Daniel Waldman, a contributor at US News and consultant at Stratus Admissions Consulting, recently highlighted a few major mistakes applicants can avoid and what to focus on if they hope to make applying to law school as seamless as possible.
DON’T MESS UP THE SCHOOL’S NAME
This one is obvious, but Waldman says, it’s easy to miss.
“This is a big one, and it can come in two varieties,” he writes. “The first is your run-of-the-mill typo: Either you went too fast and made a typo that Microsoft Word didn’t catch, or you simply made a mistake by not double-checking the school’s name. The second type of error is somehow even worse: copying a personal statement sent to one school, pasting it in a new application and changing the school name – but missing one instance where the first school’s name appears.

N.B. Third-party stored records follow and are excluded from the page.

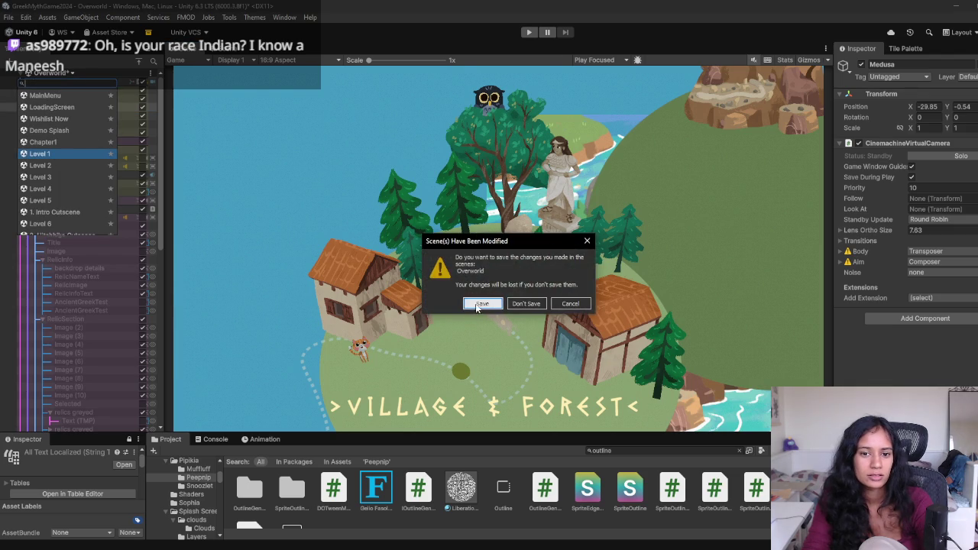
click(519, 318)
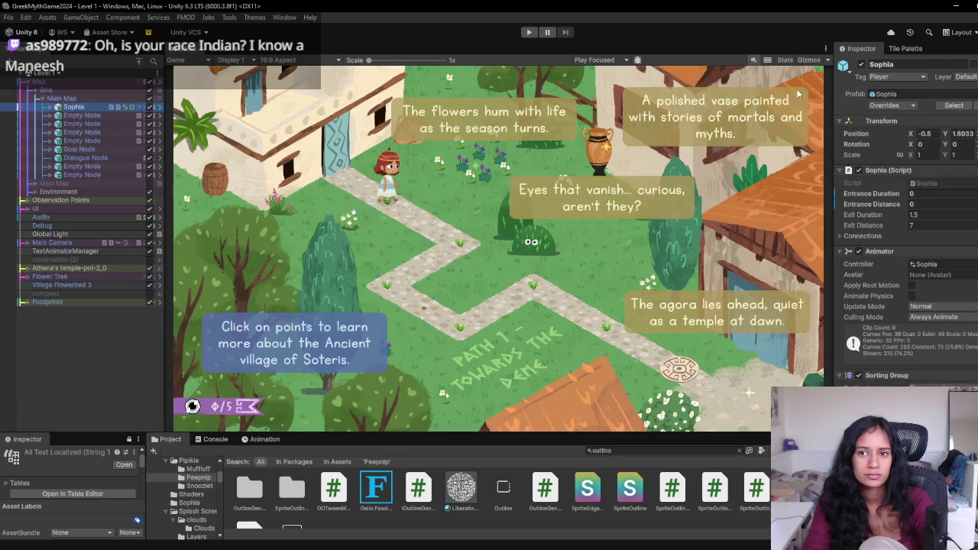
click(529, 33)
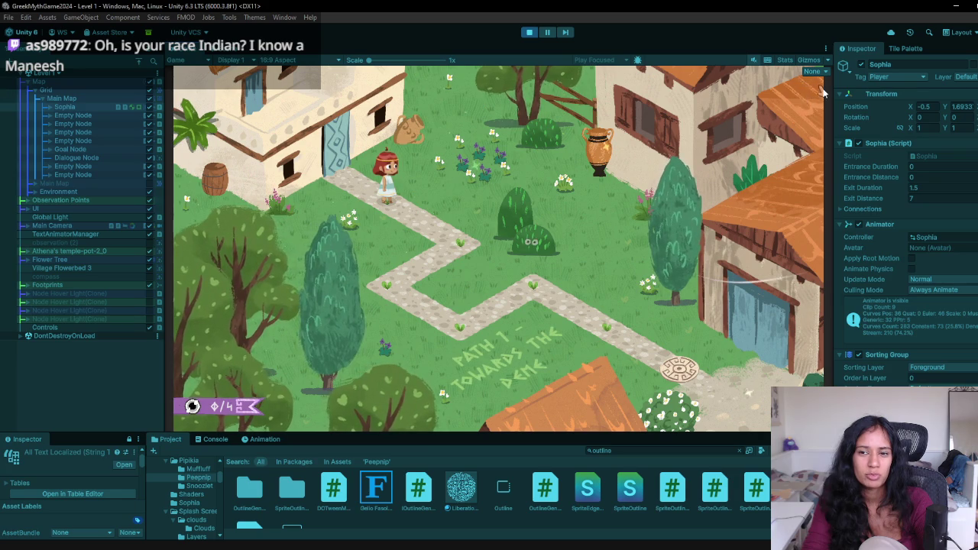
click(529, 33)
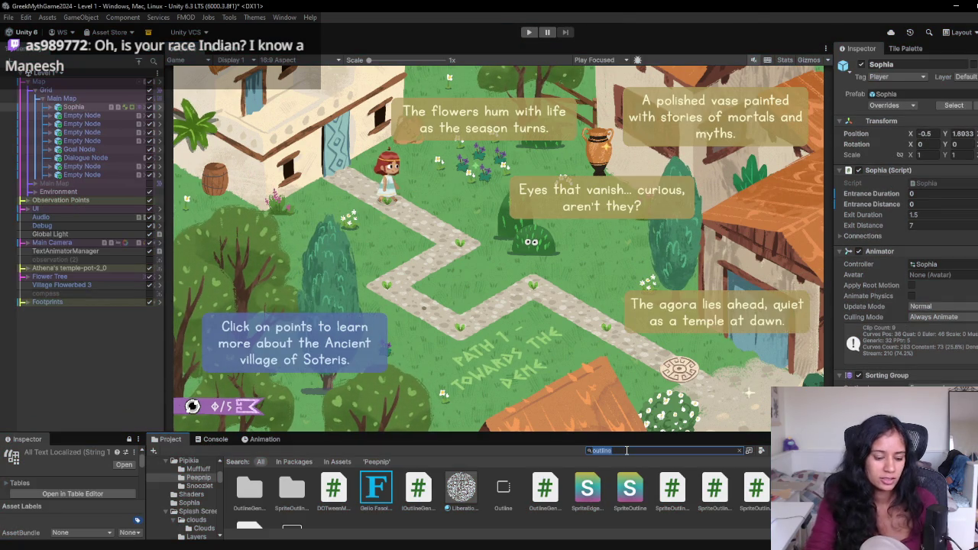
- Search the project for 'Level 1', open the Level 1-UI updates scene saving the current one, and toggle play mode
click(627, 451)
text(vel 1)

TAKE THE PERSONAL ESSAY SERIOUSLY
Waldman says the biggest mistake applicants can make when it comes to the personal statement is to be too “cute.”
“Your personal statement is a place for creativity,” he writes. “You don’t want to rehash your resume or simply state what your career goals are, so it’s fine to give it a narrative feel. However, you’re also not writing for an improv theater group. Your goal is not to make the reader laugh or wow him or her with your wit. This extends to all parts of the application. Showing a bit of humor is fine, but being a comedian isn’t.”

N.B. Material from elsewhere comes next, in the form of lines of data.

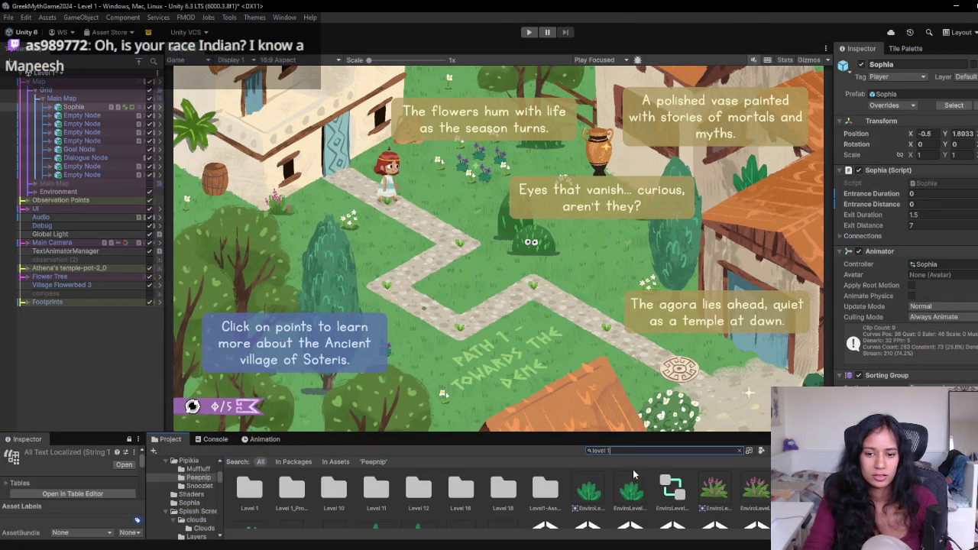
scroll(539, 503, down, 1)
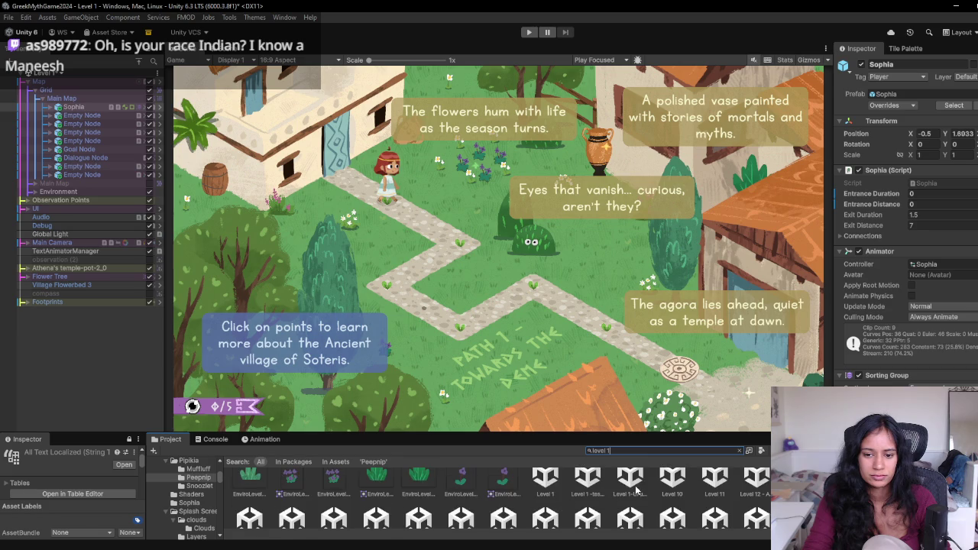
double_click(631, 492)
click(526, 304)
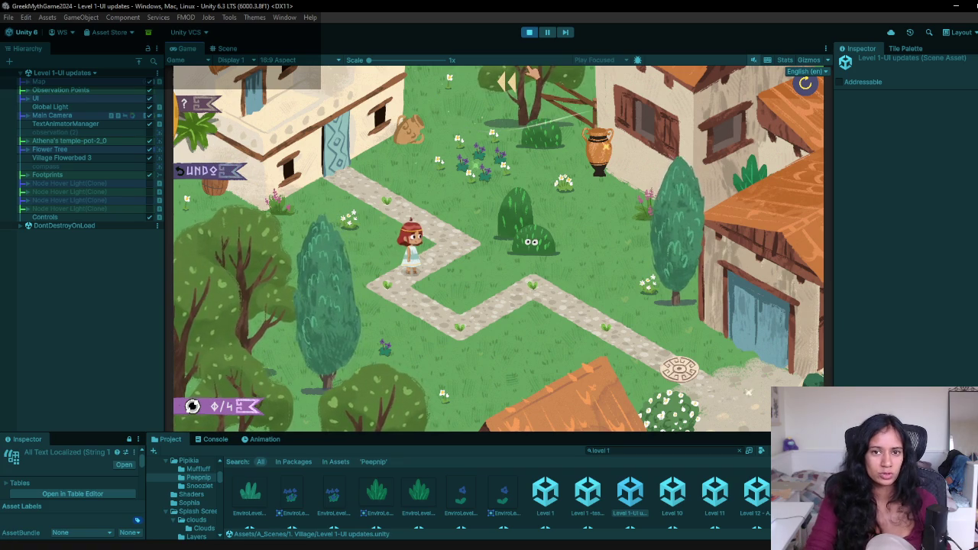
click(529, 32)
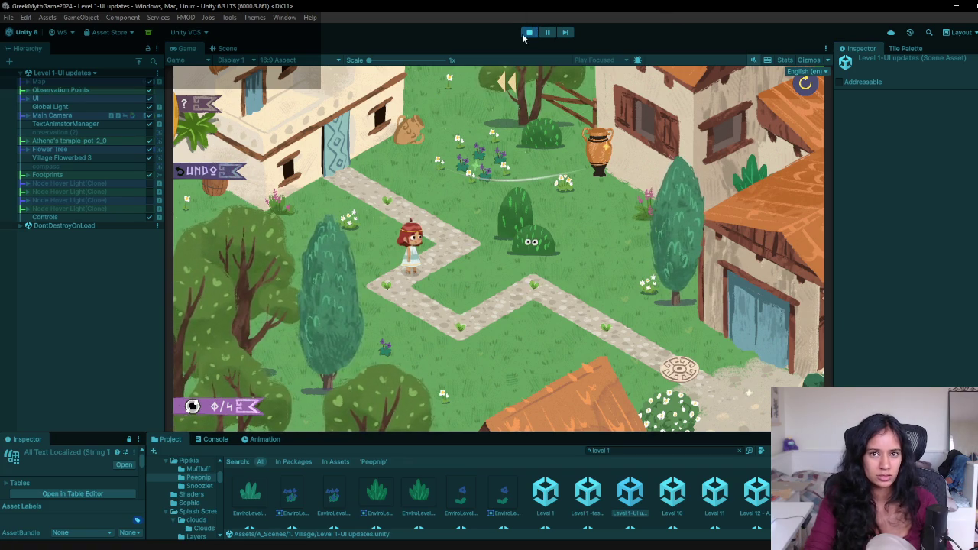
- Add 'Tooltips for more info in places??' as a new first bullet in the Manisha Notes tab
mouse_move(302, 544)
click(387, 520)
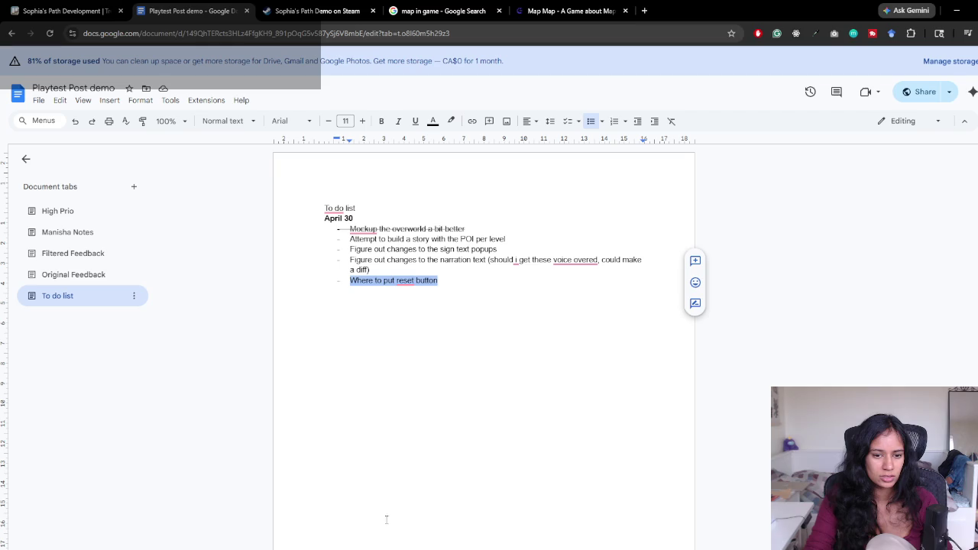
click(115, 232)
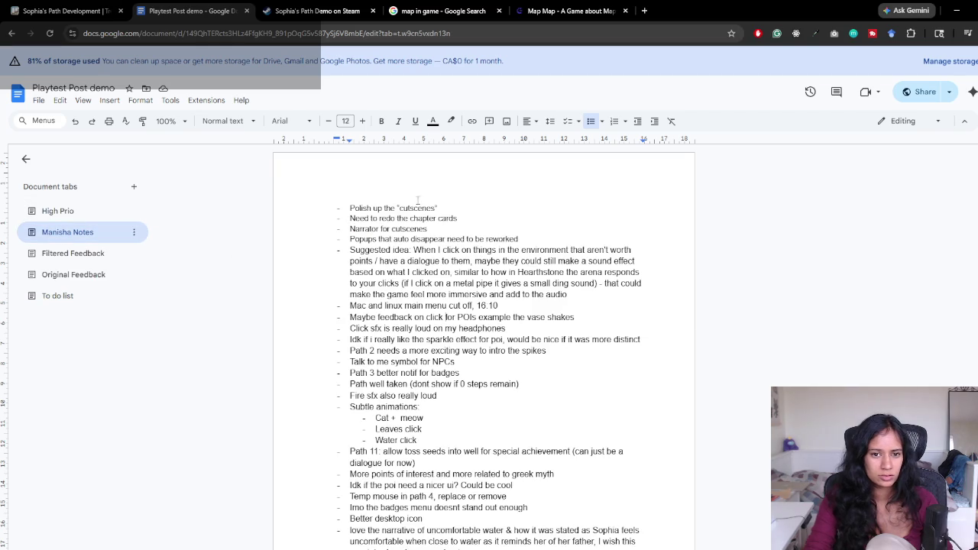
key(Home)
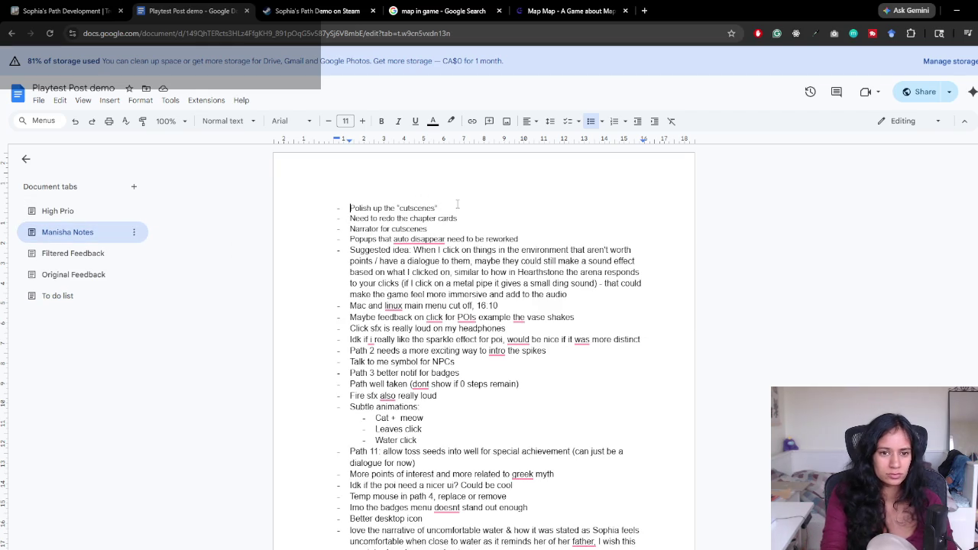
key(Return)
key(Up)
text(Tooltips )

Rather, experts say, applicants should see the personal statement as an opportunity to dig deeper into who you are.
“If your personal statement doesn’t reveal something new or deeper about you, it becomes difficult to see exactly what value you’ll add to the makeup of next year’s incoming class (other than being a good student or accomplished test taker, which does nothing to set you apart from all the other incoming good students and test takers),” according to InGenius Prep. “Show admissions officers that you are an individual who will have a positive impact on the law school community.”
DON’T MAKE EXCUSES
The personal statement is open-ended. And that means you can discuss aspects of your resume or experience that you think will help your case.
However, this isn’t an opportunity to provide excuses as to why you may have performed poorly in a class or gotten laid off at work.
Waldman says one of the biggest mistakes applicants can do is to make excuses in their application.
“Life isn’t fair, and sometimes bad things happen to you that aren’t your fault, but blaming others makes it seem like you can’t accept responsibility or learn from your mistakes,” he writes. “There’s always room for self-improvement, and that’s what you want to show. Obviously, if you came down with a serious illness the day before your final and couldn’t schedule a makeup exam, it’s fine to mention (and back up with documentation if possible), but if it becomes a pattern, the reader will become very skeptical.”